Mornings begin in the Dian Fossey Map Room, a space that traces the history of conservation while offering what may be one of the most compelling places to have coffee anywhere in the world. You sit, cup in hand, looking out across the same hills that have shaped so much of the region’s story, and it all begins to settle into perspective. Birdsong becomes a kind of background hum as you learn, almost accidentally, to identify what moves through the trees. Walks around the property turn into impromptu lessons in plant life and medicinal remedies — perhaps the landscape’s way of revealing itself in small, thoughtful ways. I attempted to learn the art of weaving Rwanda’s signature baskets. Attempted being the key word here.

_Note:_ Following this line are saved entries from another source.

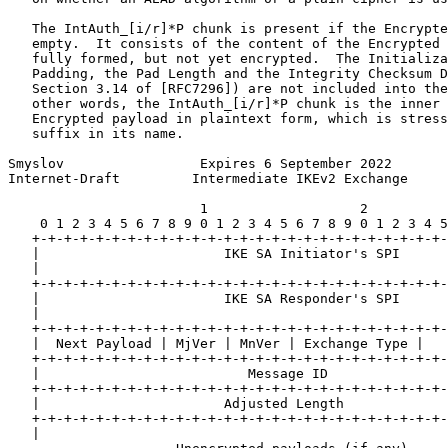
   The IntAuth_[i/r]*P chunk is present if the Encrypte
   empty.  It consists of the content of the Encrypted 
   fully formed, but not yet encrypted.  The Initializa
   Padding, the Pad Length and the Integrity Checksum D
   Section 3.14 of [RFC7296]) are not included into the
   other words, the IntAuth_[i/r]*P chunk is the inner 
   Encrypted payload in plaintext form, which is stress
   suffix in its name.

Smyslov                 Expires 6 September 2022       
Internet-Draft         Intermediate IKEv2 Exchange     
                        1                   2          
    0 1 2 3 4 5 6 7 8 9 0 1 2 3 4 5 6 7 8 9 0 1 2 3 4 5
   +-+-+-+-+-+-+-+-+-+-+-+-+-+-+-+-+-+-+-+-+-+-+-+-+-+-
   |                       IKE SA Initiator's SPI      
   |                                                   
   +-+-+-+-+-+-+-+-+-+-+-+-+-+-+-+-+-+-+-+-+-+-+-+-+-+-
   |                       IKE SA Responder's SPI      
   |                                                   
   +-+-+-+-+-+-+-+-+-+-+-+-+-+-+-+-+-+-+-+-+-+-+-+-+-+-
   |  Next Payload | MjVer | MnVer | Exchange Type |   
   +-+-+-+-+-+-+-+-+-+-+-+-+-+-+-+-+-+-+-+-+-+-+-+-+-+-
   |                          Message ID               
   +-+-+-+-+-+-+-+-+-+-+-+-+-+-+-+-+-+-+-+-+-+-+-+-+-+-
   |                       Adjusted Length             
   +-+-+-+-+-+-+-+-+-+-+-+-+-+-+-+-+-+-+-+-+-+-+-+-+-+-
   |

That might just be my lesson to learn on this trip. To allow myself to be new at something. To engage, however imperfectly, with a tradition that carries meaning far beyond my own experience. One evening, as the light began to soften, I was treated to a traditional dance performance by members of the local community. A sharing of culture that carried both pride and joy, and which, in that moment, felt like a fitting crescendo to everything that had come before. By the time I left, there was a sense of something having settled. Not resolved, exactly, but understood in a way that felt deeply personal. A kind of palate cleanser, yes. But also a final reminder. That the most meaningful journeys are not always the ones you set out to take, but the ones that, somehow, choose you.